Source passage:
--*--
Markov Models with Aging Components

 

The original defining property of Markov models was that the state transitions were memoryless, which is to say, the transition times are all exponentially distributed with constant rate parameters. The time variable enters into the governing equations only in the differential sense, insofar as the derivatives of the state probabilities with respect to time appear. The equations are independent of the absolute value of time, so any arbitrary value can be taken as the time origin. For this reason, such models are said to be homogeneous in time. Moreover a single time parameter suffices for the coordination of the entire model, so such models possesses temporal coherence.

 

More general models, in which the transition rate parameters are allowed to vary as functions of the time, are said to be non-homogeneous in time (viz, they behave differently depending on the absolute value of the time). However, such models may still be based on a single coherent time parameter, so they are still not suitable for modeling the behavior of systems for which the state transitions vary as functions of the ages of the components. In a system with aging components, renewals of those components will generally result in a range of multiple distinct ages for the components of the system in any given state. Such a system could be regarded as homogeneous in time, because the behavior does not depend on the absolute value of time, but it does depend on the ages of the components relative to their renewal times. Of course, the “age” of each component can be regarded as a time variable, so the model is not time-homogeneous in that sense, but more significantly, no single time variable suffices to coordinate such a system, because each component must carry its own age – and in fact must carry a distribution of possible ages – as the overall system evolves. Therefore, even though the system is still (in the sense indicated) homogeneous in time, it does not possess temporal coherence.

 

As an aside, the concept of multiple time parameters, one for each component (particle) of a system, has been discussed in the context of quantum mechanics. Recall that, in non-relativistic quantum mechanics each coordinate of the position (and momentum) of each particle must be treated as a separate dimension, and the laws governing the behavior of the system operate within this higher-dimensional “phase space”. In a sense, the spatial coordinates of the various components are allowed to be decoherent, but a single coherent time parameter is retained. It has often been suggested that, to do justice to a relativistic version of quantum mechanics, in which the time and space coordinates play comparable roles, we ought to allow each entity to have its own time dimension, so the phase space of n entities would have 4n instead of just 3n positional dimensions. Although this is a very compelling idea, no one has ever succeeded in developing it into a full theory. Roger Penrose commented that “a basic difficulty with allowing each particle its own separate time parameter is that then each particle seems to go off on its merry way off into a separate time dimension”.
--*--
(Labeled region records)
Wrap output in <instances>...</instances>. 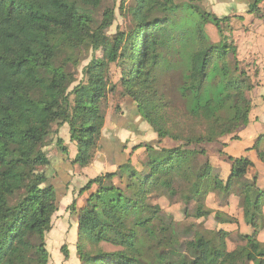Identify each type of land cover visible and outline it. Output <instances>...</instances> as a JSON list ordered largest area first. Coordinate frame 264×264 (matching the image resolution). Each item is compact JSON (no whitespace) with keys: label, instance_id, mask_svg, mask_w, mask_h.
Instances as JSON below:
<instances>
[{"label":"trees","instance_id":"trees-1","mask_svg":"<svg viewBox=\"0 0 264 264\" xmlns=\"http://www.w3.org/2000/svg\"><path fill=\"white\" fill-rule=\"evenodd\" d=\"M104 1L0 0V264H49L47 233L58 194L45 171L46 147L57 127L68 124L77 145L73 164L94 161L109 97L118 89L113 65L122 70L123 93L136 102L158 142L135 145L131 155L143 156L138 164L130 157L116 171L90 179L85 204L71 205L81 264H264L258 238L264 190L257 177H247L254 162L221 150L230 164L225 178L199 147L230 136L222 142L228 147L252 121L257 83L250 63L239 57L231 23L237 15L219 16L198 0L122 1L119 11L130 27L110 34L116 5L99 15ZM260 1L250 5L251 13ZM207 24L217 28L219 41ZM174 68L181 69L188 106L175 115L158 90L159 74ZM199 125L205 128L200 133ZM263 145L264 131L247 150L264 163ZM235 187L254 231L241 234L244 244L234 250L225 228L205 231L193 222L181 233L153 203L155 197L180 196L185 214L202 219L212 214L204 204L208 194L228 196Z\"/></svg>","mask_w":264,"mask_h":264},{"label":"rangeland","instance_id":"rangeland-1","mask_svg":"<svg viewBox=\"0 0 264 264\" xmlns=\"http://www.w3.org/2000/svg\"><path fill=\"white\" fill-rule=\"evenodd\" d=\"M122 1L130 2L131 0H105L101 9L98 11V14L100 15L106 7L116 5L117 18L114 22V25L109 30L110 34H114L117 28L128 29L130 27V23L125 20L119 11ZM198 1L200 5L204 6L209 11L215 12L219 16L227 14L231 16L237 15V18L231 20V23L233 25L232 28L235 30L234 39L238 46L239 57L240 59H244L250 63L249 66L247 65V67H249L248 70L252 77H254V81L257 83V86L252 92L254 109L252 116L253 123L247 128L246 131H244V134L242 133V141L234 142L229 147H225L222 142L231 140V137L227 136L222 138L219 142L203 144L199 147L207 151V157L211 160L214 166L219 168L221 167L222 176L225 178L229 173L230 164L225 161L224 155L221 154V150H225L229 154L231 153L234 155L247 154V156H249L254 162V166L250 168L247 177H257L258 186L264 190V163L258 158V154L255 150L246 149L255 142V137L257 135L256 132H258L260 129H264V0L260 1L258 10L253 13L249 11V8L250 5L255 2V0ZM224 28L227 30V32H229V28L227 26ZM206 30L213 41H219V32L213 24H207ZM84 53L85 52H83V54ZM95 56L99 57L100 51H97ZM90 60L91 56L83 61V65H86ZM121 75V68L113 65L111 68V78L114 83H117L118 89L109 97V110L107 113L106 130H109L112 135L117 134L119 135V138H122L123 142L120 143H123L124 145L121 151L128 154L129 151L133 150L132 146L136 145L139 141L149 144H156L158 140L153 135L154 131L152 130L150 124L146 122L144 118L138 113L139 111L136 102L128 95L123 93L124 87L120 82ZM181 76V69L174 68L172 71L160 73L158 78L160 80V86L158 90L160 93H163L169 103L175 107L174 111H172V114L174 115L177 114L178 111L180 114L188 112V106L186 102L187 97L183 96L181 92V86L183 84ZM136 113H138L139 117H141L140 119H138L139 117L136 116ZM130 121H132V124ZM141 122H143L146 126H144ZM114 127H116V132L113 131ZM204 129L205 128L202 127V125H199L196 128V132L200 133L204 131ZM139 131L144 134H136ZM109 139L110 135L108 136V140ZM62 144H64V142H61L60 145ZM66 144H68L70 147L69 152H72L71 144L73 143L66 142ZM164 144L172 146L174 143L171 141H166ZM262 148L264 149V145ZM125 149L127 150L124 151ZM74 150L76 149L74 148ZM111 151V154H106V160L113 163L122 162L121 156L116 154V152L113 150ZM48 152L49 156L53 157L54 149H49ZM133 155H131V157L133 156V162H137L138 164V159L142 158L143 156H141L139 153ZM200 159L203 161L205 157H201ZM104 169L105 167L101 164L99 166L92 167V173L95 175ZM47 173L48 175L49 173L53 174V171L49 172L47 169ZM55 184L59 190V185H57V183ZM236 191L237 188L235 187L234 190L228 194V196H224L223 194L217 192L208 194L204 204L208 209L212 210V214L202 219H195L192 216L185 214L186 203L180 198V196L174 198L165 196L155 197L153 198V203L160 205L164 211V214L167 216L169 215V218H172L178 224V228L180 229L181 233L183 231H187V227H190L191 223L193 222H196L197 225H199L200 228L205 229V231L210 229L218 230V227L225 228L226 231L230 232L228 248L229 250H234L238 246L244 244V241L240 236L241 234L252 233L254 231L253 227L250 226L244 218L241 200L236 194ZM193 206L194 204L192 203L191 207ZM218 217L220 218L218 219ZM221 219H225L227 221L222 222ZM260 224L261 225L258 228V238L264 242V220H260ZM47 242L49 245L50 256L52 257V262L55 263V248L50 235H48Z\"/></svg>","mask_w":264,"mask_h":264},{"label":"crops","instance_id":"crops-1","mask_svg":"<svg viewBox=\"0 0 264 264\" xmlns=\"http://www.w3.org/2000/svg\"><path fill=\"white\" fill-rule=\"evenodd\" d=\"M138 113H136L137 117H139ZM140 118L141 117H139L138 119ZM131 122L132 121H130V123ZM141 123L144 125L143 122ZM252 123L253 122L251 121L250 124L244 129V131H246L247 128ZM106 125H107V116H106L105 126L103 128V134L99 142V149L97 151L96 157L94 161L88 166L80 167L79 164H73L72 162L77 154V145L74 141L71 140L68 124H64L61 127H57L58 132L57 135L54 137V141L50 146L46 147L47 152L49 151V149L50 150L54 149L53 157H50L48 152L50 164L45 168L46 172L47 169L49 170V172L53 171V174L49 173L48 175L47 173V175L49 176V183L53 184L55 188H57L55 184L57 183V185H59L60 187L59 190L58 188L56 189L58 194V210L53 216L52 229L47 233V241H48V235H50L53 240L56 262L53 263L52 257L50 256L51 258L49 264H81L76 247V243L78 239V231H79L78 216L72 213L70 207L73 203H76L77 208H80L85 204L89 192L83 191V188L90 179L95 178L97 175L102 173L116 171L120 164L124 163L126 160H128L131 157L132 151H129L128 154L123 153L121 151L124 145L123 143H120L123 142L122 138H119V135L117 134L112 135V133L109 130H106ZM113 131L116 132V127L113 128ZM244 131L242 132L243 134ZM263 131L264 129L258 130V132H256L257 135L255 139ZM242 133H241L242 136L241 140L234 142L242 141L243 139ZM136 134L141 135L144 133L139 131ZM109 135H110V139L108 140ZM153 135L158 140L157 135L155 133H153ZM58 138H61L62 143L64 142L65 145L64 144L60 145L61 143H58L56 141ZM65 141L69 143H73L71 144L72 152H69L70 147L68 144H66ZM234 142H232L231 144H233ZM141 143L144 142L139 141L136 145ZM252 145L248 146L247 148L251 147ZM134 146H132V149ZM74 148L76 150H74ZM109 149L110 151L113 150L114 152H116V154L120 155L122 162L113 163L107 161L106 154L109 155L112 152V151L110 152ZM126 150L127 149H125L124 151ZM138 151L140 152L141 150ZM241 155H235V156H241ZM101 164L105 167V169L99 172L98 174L94 175V173H92V167L99 166ZM63 246L67 247L69 253L68 258H65L62 249ZM47 247L49 250L48 242H47Z\"/></svg>","mask_w":264,"mask_h":264}]
</instances>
--*--
Jobs:
1. Answer these questions from the text on Markov models with aging components:
(a) What are models called whose governing equations do not depend on the absolute value of time?
(b) What are models called whose transition rate parameters may vary as functions of time?
(c) In the suggested relativistic approach, how many positional dimensions would the phase space of n entities have?
2. Carry on the text on Markov models with aging components, picking up after its final sentence.

Outputs for the tasks:
1.
(a) Homogeneous in time.
(b) Non-homogeneous in time.
(c) 4n, instead of 3n.

2.
This same “basic difficulty” is encountered in Markov models used in reliability analysis, when the failure rates of the components are allowed to be functions of the ages of those components, so each one effectively has its own time coordinate. However, aside from Monte Carlo simulations, the usual approach is to treat these systems as inhomogeneous yet coherent in time, i.e., to assume that a single time parameter suffices to coordinate the system evolution. As a result, it can be applied only to system in which each component “goes off on its merry way”, with no interaction between them. In other words, the model must be “factorable” into the individual component histories, each of which can be separately evaluated, so the combined model is really just a formal aggregation of independently evolving components. To treat analytically the general renewal problem for systems with rates that depend on the ages of the components, the most important feature is not inhomogeneity, but rather decoherence.

 

To illustrate, consider a simple system consisting of two redundant components, each of which may be in one of two states, healthy or failed, and suppose we allow for repairs of failed components at constant rates. If the failure rates of the components are constant, and if we stipulate that both components are repaired immediately if they are both failed, then the Markov model for the system is as shown below.

 

 

The failures of the second components are shown returning to the fully renewed state, because the fully failed state is repaired immediately. The two state equations for this homogeneous model are

 

 

along with the gauge condition P0 + P1 + P2 = 1. This system of equations is easily solved for the transient behavior for any given initial condition. Also, by setting the derivatives to zero, we can solve for the steady-state probabilities

 

 

where

 

Now suppose that instead of constant failure rate parameters l1 and l2, each of the components has a failure rate parameter that is a function of the age of that component since it was last renewed. We will let t1 and t2 denote these ages. For clarity, we will begin with discrete functions, and let the failure rate parameters be specified for four discrete ages, 0, Dt, 2Dt, and 3Dt. For each macro-state with n healthy components we must account for 4n micro-states, representing all possible combinations of ages for the n operational components. (The age of a failed component is irrelevant.) Hence the complete Markov model representing this system is as shown below.

 

 

The blue arrows in this figure represent the aging transitions, each with a rate parameter of 1/Dt. Only a few of the failure and repair transitions are shown, but all the others follow the same pattern of the ones shown. The shaded yellow micro-state represents the fully functional state in which the ages of the two operational components are t1 = 2Dt and t2 = Dt respectively. Therefore, the failure transition to the macro-state with the first component failed has a rate parameter of l1(2Dt), and since the age of the second component doesn’t change at the instant of failure of the first, this transition flows into the micro-state (shaded green in this drawing) with t2 = Dt. There are only two ways of exiting the green micro-state (in addition to the aging transition). First, there could be a failure of the second component, in which case the system is totally renewed, so it flows back to the full-up state with ages  t1 = t2 = 0, as shown by the red path. Second, the first component could be repaired, which would renew the first components but would not affect the age of the second. Hence this transition would flow into the full-up state with  t1 = 0, t2 = Dt, as shown by the green path. The transitions from the yellow full-up state to the upper macro-state, and back, are defined similarly.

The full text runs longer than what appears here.